— TEXT PASSAGE —
»»
Eugh. It's scary that I just wrote that.

Peace, Taco.

Friday, October 18, 2013

Dandenong

 Once again we reach Saturday and find me running on very little sleep after three days' activities. Last night I went down to Dandenong to do some standup at an open mic night in a local pool hall... what a strange experience.

I'd never been to Dandenong before last night, and my only experience or knowledge of it at all was a joke told regularly by Doug Gordon, a comic from around the place, which goes; “Did you know there are over 300 languages spoken in Dandenong? That's crazy, how many ways do you need to say, 'gimme your wallet!' ”. Make of that joke what you will, it is liable to plant a certain picture in the blank mind of any wary traveller. Then just before I left to jump on the train I stopped by Baker St to grab some stuff I left there on Tuesday and say hi to Brodie and Jimmy, and after I said I was going to Dandenong Brodie (ex-dealer with more than ample experience dealing with sketchy people and shady situations) told me to be careful, and not to walk around at night. Fuck.

So I jumped on the train notably tense and began rehearsing a script in my mind for what I was now sure was the inevitable run-in I was going to have with a gang of angry youths as soon as I stepped off the train. “If you can make 'em laugh then you'll be right” - I remembered the words Plummy told me one day a long time ago as he recounted his story of being backed against a wall by three guys in Adelaide and getting out of it by calling one of them a fluffy teddy bear. I don't fancy my chances tickling someone's tum-tum while they stare into my face with the “I-want-to-pulverise-something” eyes on.
««
(Source records)
»»
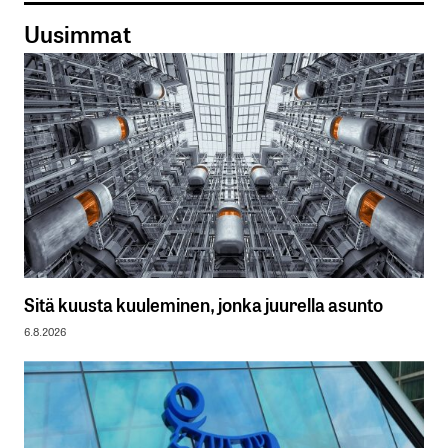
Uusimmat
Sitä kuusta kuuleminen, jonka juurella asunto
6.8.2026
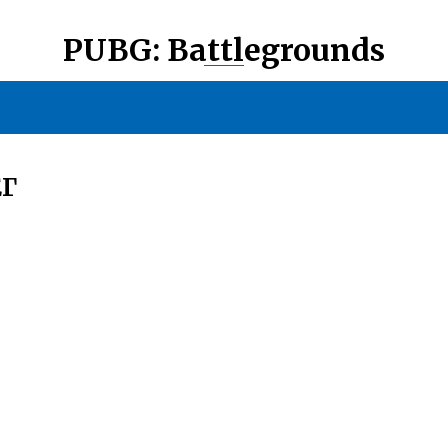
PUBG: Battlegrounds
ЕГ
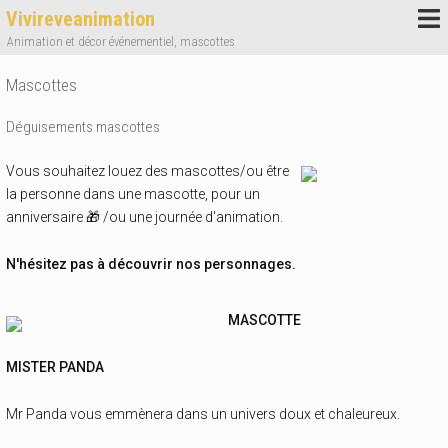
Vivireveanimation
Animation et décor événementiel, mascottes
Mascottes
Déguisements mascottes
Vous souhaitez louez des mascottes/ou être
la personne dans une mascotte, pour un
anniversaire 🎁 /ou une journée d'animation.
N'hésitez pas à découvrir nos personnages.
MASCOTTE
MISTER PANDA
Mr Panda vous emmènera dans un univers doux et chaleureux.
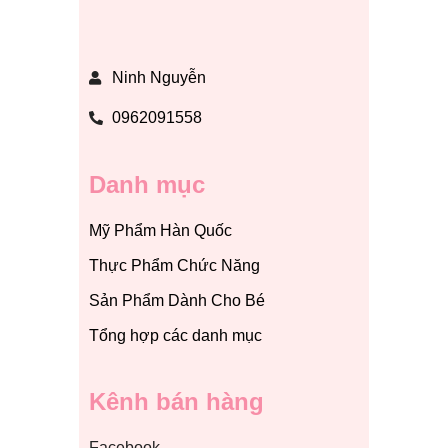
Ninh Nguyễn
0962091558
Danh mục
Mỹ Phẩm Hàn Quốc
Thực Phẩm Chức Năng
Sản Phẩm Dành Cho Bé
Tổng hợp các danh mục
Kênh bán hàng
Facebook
««
»»
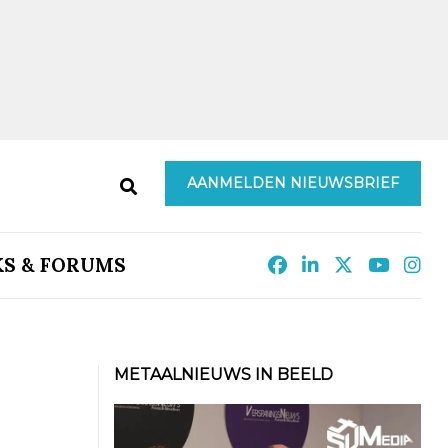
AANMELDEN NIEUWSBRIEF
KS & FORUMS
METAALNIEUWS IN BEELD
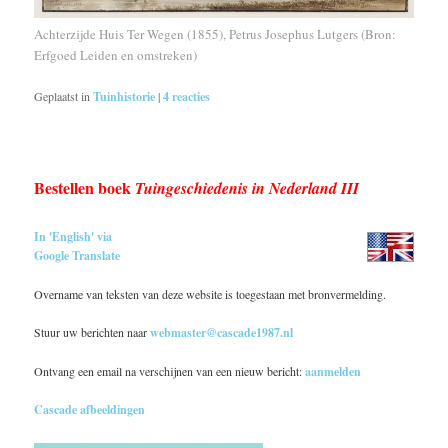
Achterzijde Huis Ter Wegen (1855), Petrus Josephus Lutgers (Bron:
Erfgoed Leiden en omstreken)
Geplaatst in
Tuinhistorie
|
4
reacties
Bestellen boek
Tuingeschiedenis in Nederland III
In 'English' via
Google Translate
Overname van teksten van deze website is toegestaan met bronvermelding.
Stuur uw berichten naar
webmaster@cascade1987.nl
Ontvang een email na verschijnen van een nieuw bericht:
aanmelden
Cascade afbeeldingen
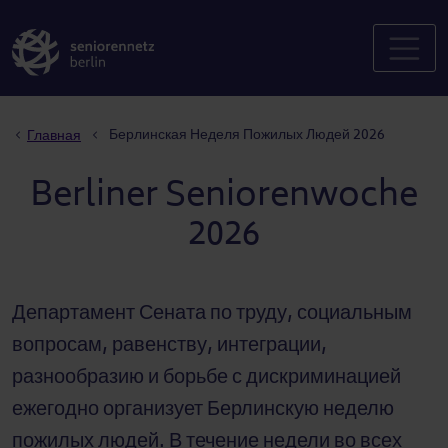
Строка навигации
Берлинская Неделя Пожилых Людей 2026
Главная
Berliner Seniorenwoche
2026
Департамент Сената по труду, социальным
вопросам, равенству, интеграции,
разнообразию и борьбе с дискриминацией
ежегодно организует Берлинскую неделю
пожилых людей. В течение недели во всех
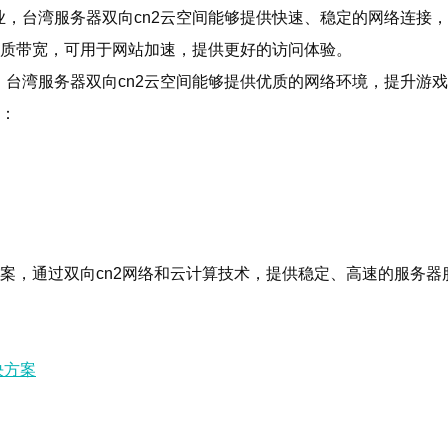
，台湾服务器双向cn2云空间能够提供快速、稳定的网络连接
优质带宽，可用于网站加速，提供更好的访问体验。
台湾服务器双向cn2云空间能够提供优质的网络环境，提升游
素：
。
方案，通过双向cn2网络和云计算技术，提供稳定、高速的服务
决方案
««
»»
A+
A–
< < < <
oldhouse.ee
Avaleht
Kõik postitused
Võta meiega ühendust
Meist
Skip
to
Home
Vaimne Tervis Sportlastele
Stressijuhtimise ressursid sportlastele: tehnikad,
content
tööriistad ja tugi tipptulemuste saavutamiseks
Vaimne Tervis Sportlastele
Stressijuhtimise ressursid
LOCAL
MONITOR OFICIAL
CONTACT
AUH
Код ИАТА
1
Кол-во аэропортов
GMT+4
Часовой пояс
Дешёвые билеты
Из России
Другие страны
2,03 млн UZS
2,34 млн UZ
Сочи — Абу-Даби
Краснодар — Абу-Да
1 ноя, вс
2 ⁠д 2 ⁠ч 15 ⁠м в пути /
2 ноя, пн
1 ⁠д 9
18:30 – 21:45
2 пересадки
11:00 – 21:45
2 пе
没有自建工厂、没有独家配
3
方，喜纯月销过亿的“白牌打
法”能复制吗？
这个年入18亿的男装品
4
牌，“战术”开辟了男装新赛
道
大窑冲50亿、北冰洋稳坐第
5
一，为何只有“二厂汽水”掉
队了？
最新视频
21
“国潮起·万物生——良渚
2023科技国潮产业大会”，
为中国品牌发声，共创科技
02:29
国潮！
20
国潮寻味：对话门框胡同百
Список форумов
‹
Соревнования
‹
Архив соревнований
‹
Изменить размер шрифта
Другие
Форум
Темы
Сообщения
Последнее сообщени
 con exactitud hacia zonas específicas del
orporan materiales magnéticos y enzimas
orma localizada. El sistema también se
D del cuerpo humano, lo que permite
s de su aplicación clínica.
««
— ASSIGNMENT 1 —
In the Dandenong blog post, what did Brodie tell the writer after hearing about the trip?
— ASSIGNMENT 2 —
Do these statements agree with the Dandenong blog post? Answer yes or no for each, quoting the words of the post that decide it.
(a) The writer had visited Dandenong before the open mic night.
(b) The open mic night took place in a local pool hall.
(c) Plummy was backed against a wall by three guys in Adelaide.
— ASSIGNMENT 3 —
Carry on the Dandenong blog post from the point where it stops.

— FINAL ANSWER 1 —
Brodie told the writer to be careful and not to walk around at night.

— FINAL ANSWER 2 —
(a) No: "I'd never been to Dandenong before last night"
(b) Yes: "an open mic night in a local pool hall"
(c) Yes: "being backed against a wall by three guys in Adelaide"

— FINAL ANSWER 3 —
I tried to spy my foes on the train, but saw no one other than a few cute girls and some sad, repressed business-types I couldn't help myself from gleefully judging internally. No threats, but my head was on a tense swivel. As we pulled in to Dandenong station at the end of the line and a twenty-five minute ride, I saw the blue and white checkered pattern of the police force on the side of one of the buildings and let out an audible sigh. But I still had the walk to the pool hall. Phone out, and I started adding up the value of all the clothes I was wearing just in case they muggers were organized tax-wise and were offering invoices. I remembered advice from Bolivia; don't walk over bridges because then you can be trapped by two people... but I also remembered my blind confidence from Bolivia, and so when faced with a foot-bridge, I crossed that shit like a motherfucker. WOOOO!!!! WHATTT?!! PROJECT CONFIDENCE! HEAD UP! BREATHE STEADILY! LOOK AT HOW IN CONTROL I AM EVERYONE!!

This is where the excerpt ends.